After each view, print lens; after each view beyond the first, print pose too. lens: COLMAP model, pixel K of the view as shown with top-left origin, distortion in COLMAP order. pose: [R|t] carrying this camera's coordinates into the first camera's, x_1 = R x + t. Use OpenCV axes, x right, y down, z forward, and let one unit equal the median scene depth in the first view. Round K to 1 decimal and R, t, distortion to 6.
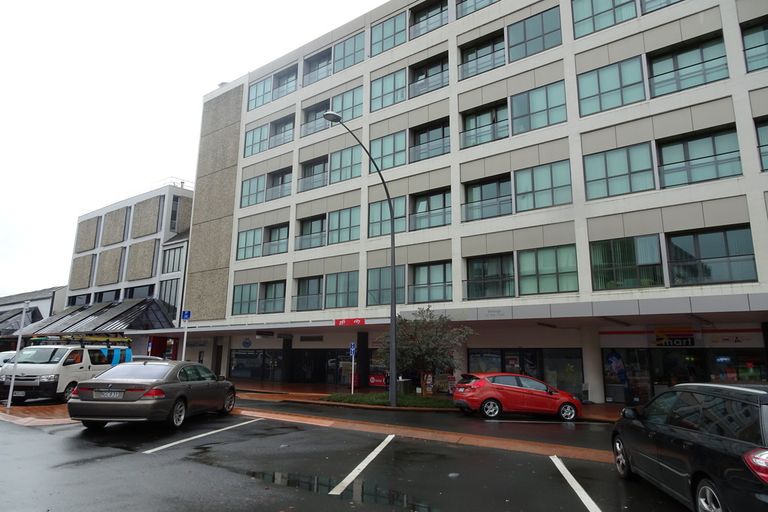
lens RADIAL K [[514.1, 0, 382.9], [0, 514.1, 255.2], [0, 0, 1]] dist [-0.006030, -0.000020]
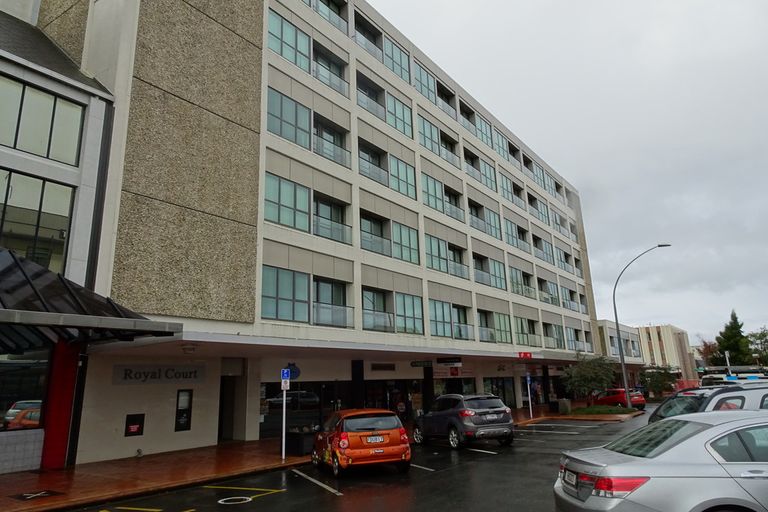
lens RADIAL K [[514.1, 0, 383.5], [0, 514.1, 253.8], [0, 0, 1]] dist [-0.006030, -0.000020]
pose [[-0.005954, 0.230990, 0.972938, -0.868546], [-0.172066, 0.958207, -0.228545, 0.159285], [-0.985067, -0.168770, 0.034040, 0.903911]]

☆ ☆ ☆ ☆

- _PROBLEM_:
The expected answer is the full listing above, transcribed exactly and without pictures.

- _COMPLETED TASK_:
After each view, print lens; after each view beyond the first, print pose too. lens: COLMAP model, pixel K of the view as shown with top-left origin, distortion in COLMAP order. pose: [R|t] carrying this camera's coordinates into the first camera's, x_1 = R x + t. Use OpenCV axes, x right, y down, z forward, and let one unit equal the median scene depth in the first view. Round K to 1 decimal and R, t, distortion to 6.
lens RADIAL K [[514.1, 0, 382.9], [0, 514.1, 255.2], [0, 0, 1]] dist [-0.006030, -0.000020]
lens RADIAL K [[514.1, 0, 383.5], [0, 514.1, 253.8], [0, 0, 1]] dist [-0.006030, -0.000020]
pose [[-0.005954, 0.230990, 0.972938, -0.868546], [-0.172066, 0.958207, -0.228545, 0.159285], [-0.985067, -0.168770, 0.034040, 0.903911]]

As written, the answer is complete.